What you need to do: Which lines run from the start of the material below through the line containing "G04 Created by KiCad (PCBNEW 9.0.7)"? Retype them exactly, pictures excluded.

^^^^

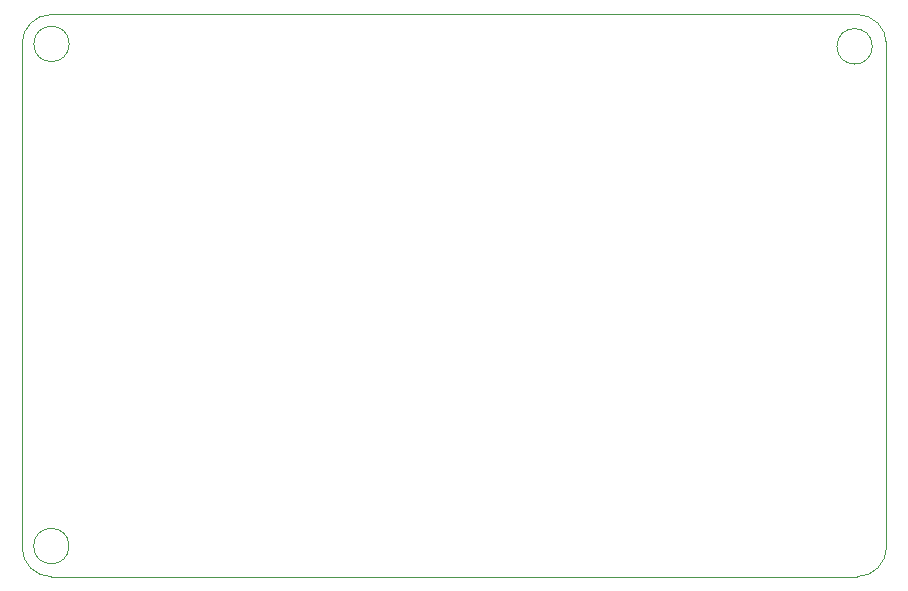
<source format=gbr>
%TF.GenerationSoftware,KiCad,Pcbnew,9.0.7*%
%TF.CreationDate,2026-02-04T13:14:24-08:00*%
%TF.ProjectId,BasicDatalogger,42617369-6344-4617-9461-6c6f67676572,rev?*%
%TF.SameCoordinates,Original*%
%TF.FileFunction,Profile,NP*%
%FSLAX46Y46*%
G04 Gerber Fmt 4.6, Leading zero omitted, Abs format (unit mm)*
G04 Created by KiCad (PCBNEW 9.0.7) date 2026-02-04 13:14:24*
%MOMM*%
%LPD*%
G01*
G04 APERTURE LIST*
%TA.AperFunction,Profile*%
%ADD10C,0.050000*%
%TD*%
G04 APERTURE END LIST*
D10*
X73400000Y-31800000D02*
G75*
G02*
X75900000Y-29300000I2500000J0D01*
G01*
X146600000Y-74400000D02*
G75*
G02*
X144100000Y-76900000I-2500000J0D01*
G01*
X73400000Y-74400000D02*
X73400000Y-31800000D01*
X144100000Y-76900000D02*
X75900000Y-76900000D01*
X146600000Y-31800000D02*
X146600000Y-74400000D01*
X145400000Y-32000000D02*
G75*
G02*
X142400000Y-32000000I-1500000J0D01*
G01*
X142400000Y-32000000D02*
G75*
G02*
X145400000Y-32000000I1500000J0D01*
G01*
X144100000Y-29300000D02*
G75*
G02*
X146600000Y-31800000I0J-2500000D01*
G01*
X75900000Y-76900000D02*
G75*
G02*
X73400000Y-74400000I0J2500000D01*
G01*
X77400000Y-31800000D02*
G75*
G02*
X74400000Y-31800000I-1500000J0D01*
G01*
X74400000Y-31800000D02*
G75*
G02*
X77400000Y-31800000I1500000J0D01*
G01*
X77388902Y-74310797D02*
G75*
G02*
X74388902Y-74310797I-1500000J0D01*
G01*
X74388902Y-74310797D02*
G75*
G02*
X77388902Y-74310797I1500000J0D01*
G01*
X75900000Y-29300000D02*
X144100000Y-29300000D01*
M02*

</source>
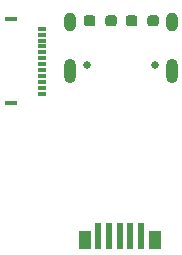
<source format=gbr>
%TF.GenerationSoftware,KiCad,Pcbnew,(5.1.10)-1*%
%TF.CreationDate,2022-04-16T22:58:20-04:00*%
%TF.ProjectId,030,3033302e-6b69-4636-9164-5f7063625858,rev?*%
%TF.SameCoordinates,Original*%
%TF.FileFunction,Soldermask,Top*%
%TF.FilePolarity,Negative*%
%FSLAX46Y46*%
G04 Gerber Fmt 4.6, Leading zero omitted, Abs format (unit mm)*
G04 Created by KiCad (PCBNEW (5.1.10)-1) date 2022-04-16 22:58:20*
%MOMM*%
%LPD*%
G01*
G04 APERTURE LIST*
%ADD10O,1.000000X1.600000*%
%ADD11C,0.650000*%
%ADD12O,1.000000X2.100000*%
%ADD13R,0.762000X0.355600*%
%ADD14R,1.041400X0.355600*%
%ADD15R,1.060000X1.580000*%
%ADD16R,0.600000X2.180000*%
G04 APERTURE END LIST*
%TO.C,R2*%
G36*
G01*
X104946000Y-53958500D02*
X104946000Y-53483500D01*
G75*
G02*
X105183500Y-53246000I237500J0D01*
G01*
X105683500Y-53246000D01*
G75*
G02*
X105921000Y-53483500I0J-237500D01*
G01*
X105921000Y-53958500D01*
G75*
G02*
X105683500Y-54196000I-237500J0D01*
G01*
X105183500Y-54196000D01*
G75*
G02*
X104946000Y-53958500I0J237500D01*
G01*
G37*
G36*
G01*
X103121000Y-53958500D02*
X103121000Y-53483500D01*
G75*
G02*
X103358500Y-53246000I237500J0D01*
G01*
X103858500Y-53246000D01*
G75*
G02*
X104096000Y-53483500I0J-237500D01*
G01*
X104096000Y-53958500D01*
G75*
G02*
X103858500Y-54196000I-237500J0D01*
G01*
X103358500Y-54196000D01*
G75*
G02*
X103121000Y-53958500I0J237500D01*
G01*
G37*
%TD*%
D10*
%TO.C,USB*%
X110619000Y-53814000D03*
D11*
X109189000Y-57464000D03*
D10*
X101979000Y-53814000D03*
D11*
X103409000Y-57464000D03*
D12*
X101979000Y-57994000D03*
X110619000Y-57994000D03*
%TD*%
D13*
%TO.C,J1*%
X99568000Y-54388001D03*
X99568000Y-54888000D03*
X99568000Y-55388002D03*
X99568000Y-55888001D03*
X99568000Y-56388000D03*
X99568000Y-56888001D03*
X99568000Y-57388001D03*
X99568000Y-57888002D03*
X99568000Y-58388001D03*
X99568000Y-58888000D03*
X99568000Y-59388002D03*
X99568000Y-59888001D03*
D14*
X96918000Y-53598000D03*
X96918000Y-60678002D03*
%TD*%
D15*
%TO.C,D1*%
X109110000Y-72240000D03*
D16*
X107960000Y-71940000D03*
X107060000Y-71940000D03*
X106160000Y-71940000D03*
X105260000Y-71940000D03*
X104360000Y-71940000D03*
D15*
X103210000Y-72240000D03*
%TD*%
%TO.C,R1*%
G36*
G01*
X106677000Y-53958500D02*
X106677000Y-53483500D01*
G75*
G02*
X106914500Y-53246000I237500J0D01*
G01*
X107414500Y-53246000D01*
G75*
G02*
X107652000Y-53483500I0J-237500D01*
G01*
X107652000Y-53958500D01*
G75*
G02*
X107414500Y-54196000I-237500J0D01*
G01*
X106914500Y-54196000D01*
G75*
G02*
X106677000Y-53958500I0J237500D01*
G01*
G37*
G36*
G01*
X108502000Y-53958500D02*
X108502000Y-53483500D01*
G75*
G02*
X108739500Y-53246000I237500J0D01*
G01*
X109239500Y-53246000D01*
G75*
G02*
X109477000Y-53483500I0J-237500D01*
G01*
X109477000Y-53958500D01*
G75*
G02*
X109239500Y-54196000I-237500J0D01*
G01*
X108739500Y-54196000D01*
G75*
G02*
X108502000Y-53958500I0J237500D01*
G01*
G37*
%TD*%
M02*

</source>
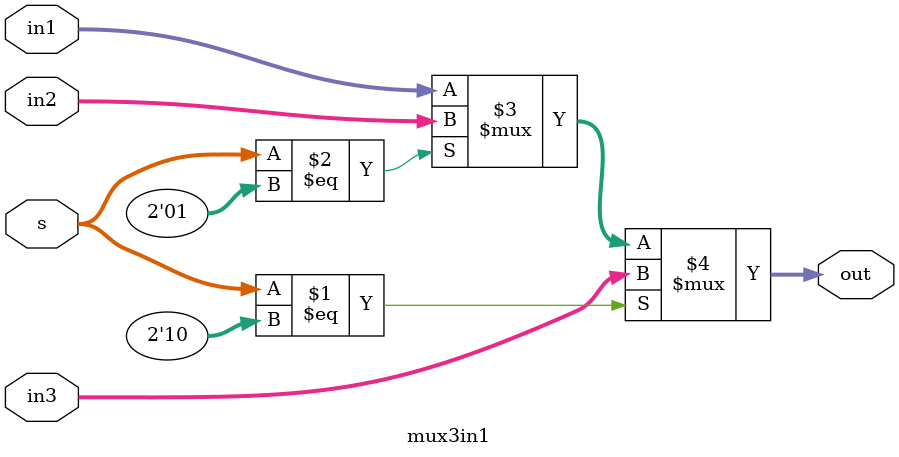
<source format=sv>
module mux3in1 (
    in1,in2,in3,s,out
);
    input [31:0] in1,in2,in3;
    input [1:0] s;
    output [31:0] out;
    assign out = (s==2'b10) ? in3 : (s==2'b01) ? in2 : in1;
endmodule
</source>
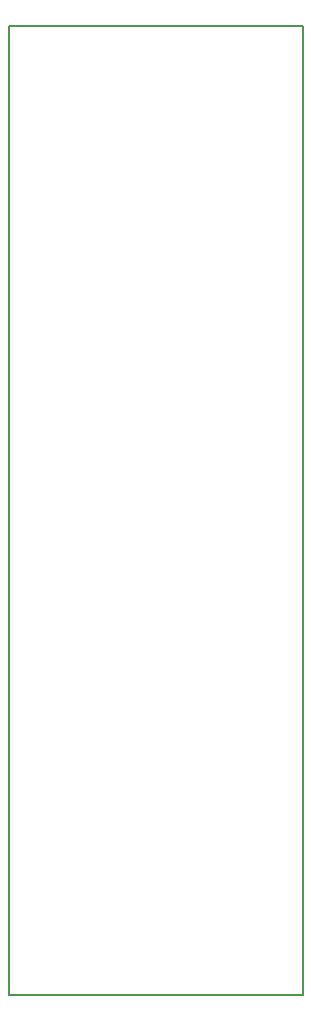
<source format=gbr>
G04 #@! TF.GenerationSoftware,KiCad,Pcbnew,(5.0.0)*
G04 #@! TF.CreationDate,2018-08-10T19:45:38+02:00*
G04 #@! TF.ProjectId,main,6D61696E2E6B696361645F7063620000,rev?*
G04 #@! TF.SameCoordinates,PX7b89fa0PY82ce540*
G04 #@! TF.FileFunction,Profile,NP*
%FSLAX46Y46*%
G04 Gerber Fmt 4.6, Leading zero omitted, Abs format (unit mm)*
G04 Created by KiCad (PCBNEW (5.0.0)) date 08/10/18 19:45:38*
%MOMM*%
%LPD*%
G01*
G04 APERTURE LIST*
%ADD10C,0.200000*%
G04 APERTURE END LIST*
D10*
X0Y82042000D02*
X24892000Y82042000D01*
X0Y0D02*
X0Y82042000D01*
X24892000Y0D02*
X0Y0D01*
X24892000Y82042000D02*
X24892000Y0D01*
M02*

</source>
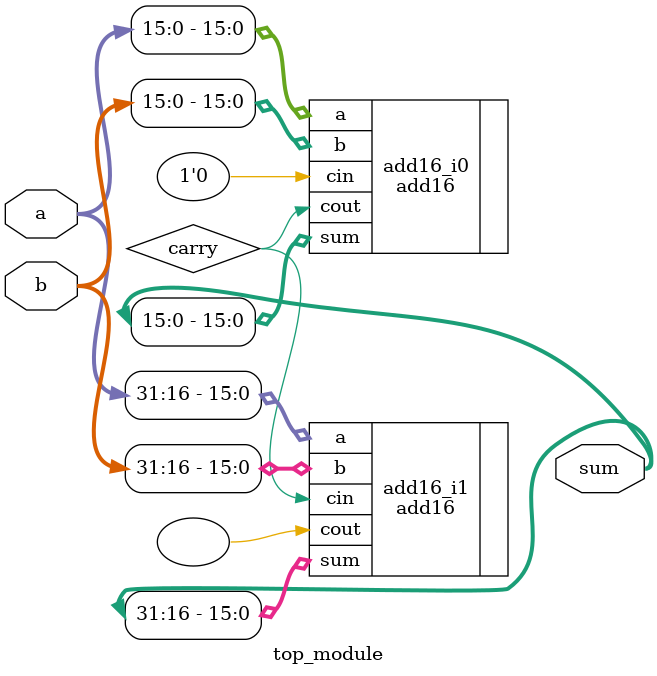
<source format=sv>
module top_module (
    input  [31:0] a,
    input  [31:0] b,
    output [31:0] sum
);

    wire carry;

    add16 add16_i0 (.a(a[15:0]), .b(b[15:0]), .cin(1'b0), .cout(carry), .sum(sum[15:0]));
    add16 add16_i1 (.a(a[31:16]), .b(b[31:16]), .cin(carry), .cout(), .sum(sum[31:16]));

endmodule


</source>
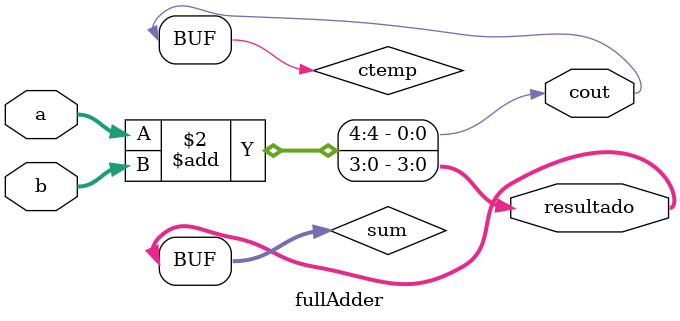
<source format=sv>
module fullAdder #(parameter N = 4)(input logic [N-1:0] a, b, output logic [N-1:0] resultado, output logic cout);

    logic [N-1:0] sum;
    logic ctemp;

    always_comb begin
        {ctemp, sum} = a + b;
    end

    assign resultado = sum;
    assign cout = ctemp;

endmodule 
</source>
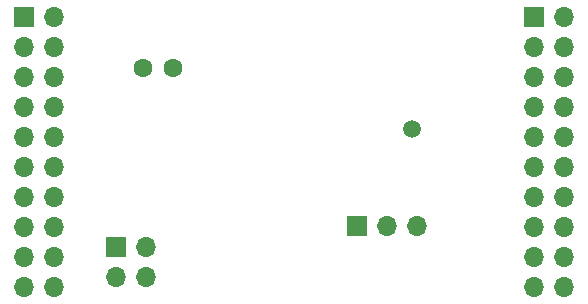
<source format=gbr>
%TF.GenerationSoftware,KiCad,Pcbnew,(6.0.7)*%
%TF.CreationDate,2022-11-02T22:50:05-04:00*%
%TF.ProjectId,tifi_daughterboard,74696669-5f64-4617-9567-68746572626f,1*%
%TF.SameCoordinates,Original*%
%TF.FileFunction,Soldermask,Bot*%
%TF.FilePolarity,Negative*%
%FSLAX46Y46*%
G04 Gerber Fmt 4.6, Leading zero omitted, Abs format (unit mm)*
G04 Created by KiCad (PCBNEW (6.0.7)) date 2022-11-02 22:50:05*
%MOMM*%
%LPD*%
G01*
G04 APERTURE LIST*
%ADD10R,1.700000X1.700000*%
%ADD11O,1.700000X1.700000*%
%ADD12C,1.600000*%
%ADD13C,1.500000*%
G04 APERTURE END LIST*
D10*
%TO.C,J1*%
X121920000Y-73660000D03*
D11*
X124460000Y-73660000D03*
X121920000Y-76200000D03*
X124460000Y-76200000D03*
X121920000Y-78740000D03*
X124460000Y-78740000D03*
X121920000Y-81280000D03*
X124460000Y-81280000D03*
X121920000Y-83820000D03*
X124460000Y-83820000D03*
X121920000Y-86360000D03*
X124460000Y-86360000D03*
X121920000Y-88900000D03*
X124460000Y-88900000D03*
X121920000Y-91440000D03*
X124460000Y-91440000D03*
X121920000Y-93980000D03*
X124460000Y-93980000D03*
X121920000Y-96520000D03*
X124460000Y-96520000D03*
%TD*%
D12*
%TO.C,R7*%
X134518400Y-77978000D03*
X131978400Y-77978000D03*
%TD*%
D10*
%TO.C,J5*%
X129692400Y-93141800D03*
D11*
X132232400Y-93141800D03*
X129692400Y-95681800D03*
X132232400Y-95681800D03*
%TD*%
D10*
%TO.C,J2*%
X165100000Y-73660000D03*
D11*
X167640000Y-73660000D03*
X165100000Y-76200000D03*
X167640000Y-76200000D03*
X165100000Y-78740000D03*
X167640000Y-78740000D03*
X165100000Y-81280000D03*
X167640000Y-81280000D03*
X165100000Y-83820000D03*
X167640000Y-83820000D03*
X165100000Y-86360000D03*
X167640000Y-86360000D03*
X165100000Y-88900000D03*
X167640000Y-88900000D03*
X165100000Y-91440000D03*
X167640000Y-91440000D03*
X165100000Y-93980000D03*
X167640000Y-93980000D03*
X165100000Y-96520000D03*
X167640000Y-96520000D03*
%TD*%
D10*
%TO.C,J4*%
X150088600Y-91383400D03*
D11*
X152628600Y-91383400D03*
X155168600Y-91383400D03*
%TD*%
D13*
%TO.C,TP1*%
X154736800Y-83159600D03*
%TD*%
M02*

</source>
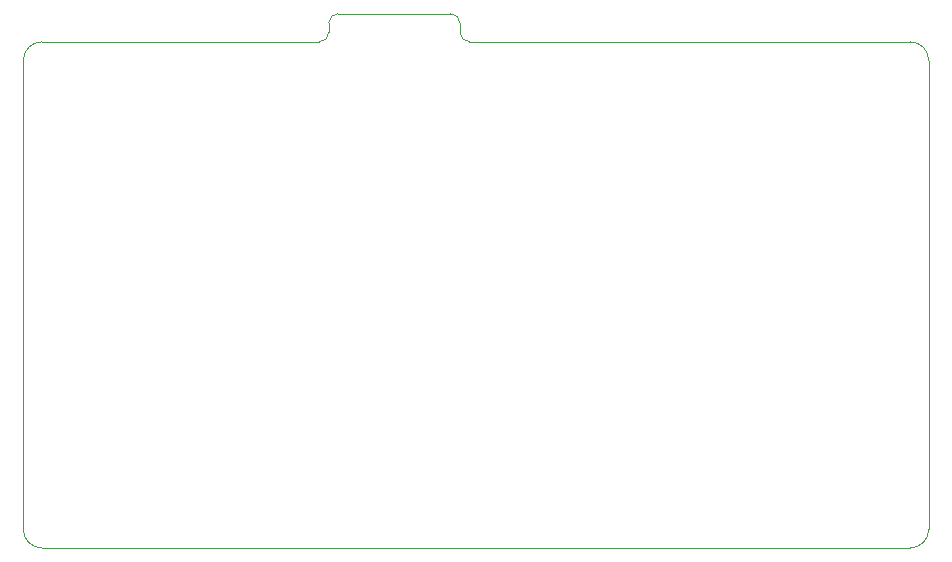
<source format=gbr>
%TF.GenerationSoftware,KiCad,Pcbnew,(6.0.11)*%
%TF.CreationDate,2023-05-29T20:04:11-04:00*%
%TF.ProjectId,MacroPad1.1,4d616372-6f50-4616-9431-2e312e6b6963,rev?*%
%TF.SameCoordinates,Original*%
%TF.FileFunction,Profile,NP*%
%FSLAX46Y46*%
G04 Gerber Fmt 4.6, Leading zero omitted, Abs format (unit mm)*
G04 Created by KiCad (PCBNEW (6.0.11)) date 2023-05-29 20:04:11*
%MOMM*%
%LPD*%
G01*
G04 APERTURE LIST*
%TA.AperFunction,Profile*%
%ADD10C,0.050000*%
%TD*%
%TA.AperFunction,Profile*%
%ADD11C,0.100000*%
%TD*%
G04 APERTURE END LIST*
D10*
X110331250Y-70643750D02*
X110331250Y-71437550D01*
X99218750Y-70643750D02*
X99218750Y-71437500D01*
D11*
X148431250Y-115093800D02*
G75*
G03*
X150018750Y-113506250I-50J1587550D01*
G01*
D10*
X110331200Y-71437550D02*
G75*
G03*
X111125000Y-72231300I793800J50D01*
G01*
X110331300Y-70643750D02*
G75*
G03*
X109537500Y-69850000I-793800J-50D01*
G01*
D11*
X150018700Y-73818800D02*
G75*
G03*
X148431250Y-72231300I-1587500J0D01*
G01*
X73353800Y-113506250D02*
G75*
G03*
X74941282Y-115093750I1587500J0D01*
G01*
D10*
X150018750Y-73818800D02*
X150018750Y-113506250D01*
X148431250Y-115093750D02*
X74941282Y-115093750D01*
X98425000Y-72231200D02*
G75*
G03*
X99218750Y-71437500I0J793750D01*
G01*
X111125000Y-72231300D02*
X148431250Y-72231300D01*
X74941282Y-72231250D02*
X98425000Y-72231250D01*
X100012500Y-69850050D02*
G75*
G03*
X99218750Y-70643750I0J-793750D01*
G01*
D11*
X74941282Y-72231232D02*
G75*
G03*
X73353782Y-73818750I18J-1587518D01*
G01*
D10*
X109537500Y-69850000D02*
X100012500Y-69850000D01*
X73353782Y-73818750D02*
X73353782Y-113506250D01*
M02*

</source>
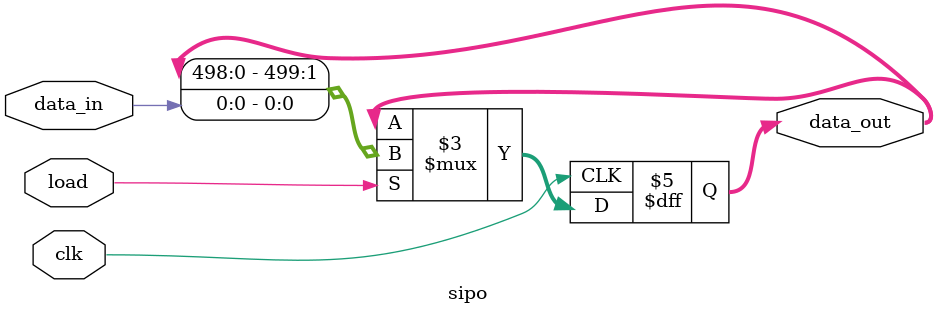
<source format=v>
`timescale 1ns / 1ps


// Disable shift register inferrence since this core is usually used for
// moving data from an input pin to an IP core
(* altera_attribute = "-name AUTO_SHIFT_REGISTER_RECOGNITION OFF" *)
(* shreg_extract = "no" *)
module sipo #(
    // Number of output bits
    parameter WIDTH = 500
)
(
    input                  clk,
    input                  load,
    input                  data_in,
    output reg [WIDTH-1:0] data_out
);
    // Check parameter value, though in most cases the tool will fail
    // elaboration and not get this far
    initial
    begin
        if (WIDTH < 1) begin
            $display("Illegal parameter value WIDTH=%d", WIDTH);
            $finish();
        end
    end

    // This is excessive code to handle a silly case, but it's hard to make
    // multiple tools happy!

    generate
        if (WIDTH == 1)
            always @(posedge clk) begin
                if(load)
                    data_out <= data_in;
            end
        else
            always @(posedge clk) begin
                if(load)
                    data_out <= {data_out[0 +: WIDTH-1], data_in};
            end
    endgenerate

endmodule

</source>
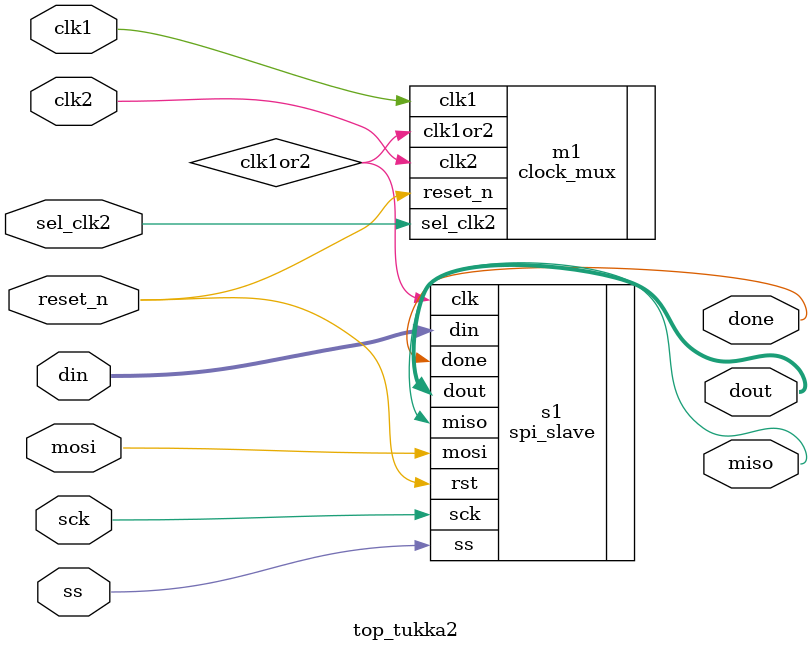
<source format=v>
module top_tukka2(
`ifdef USE_POWER_PINS
    inout vdd,		// User area 5.0V supply
    inout vss,		// User area ground
`endif
input clk1,
input clk2,
input reset_n,
input sel_clk2,
input ss,
input mosi,
output miso,
input sck,
output done,
input [7:0] din,
output [7:0] dout
);


wire clk1or2;


spi_slave s1(
    .clk(clk1or2),
    .rst(reset_n),
    .ss(ss),
    .mosi(mosi),
    .miso(miso),
    .sck(sck),
    .done(done),
    .din(din),
    .dout(dout)
  );



clock_mux m1
   (
       .clk1(clk1),      // Clock 1 supposed to be faster
       .clk2(clk2),      // Clock 2  supposed to be slower
       .reset_n(reset_n),   // System reset
       .sel_clk2(sel_clk2),  // Select clock2 when high
       .clk1or2(clk1or2)    // Selected clock
   );

endmodule

</source>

^^^^

Exercise response:
<source format=gbr>
%TF.GenerationSoftware,KiCad,Pcbnew,9.0.7*%
%TF.CreationDate,2026-02-04T13:14:24-08:00*%
%TF.ProjectId,BasicDatalogger,42617369-6344-4617-9461-6c6f67676572,rev?*%
%TF.SameCoordinates,Original*%
%TF.FileFunction,Profile,NP*%
%FSLAX46Y46*%
G04 Gerber Fmt 4.6, Leading zero omitted, Abs format (unit mm)*
G04 Created by KiCad (PCBNEW 9.0.7) date 2026-02-04 13:14:24*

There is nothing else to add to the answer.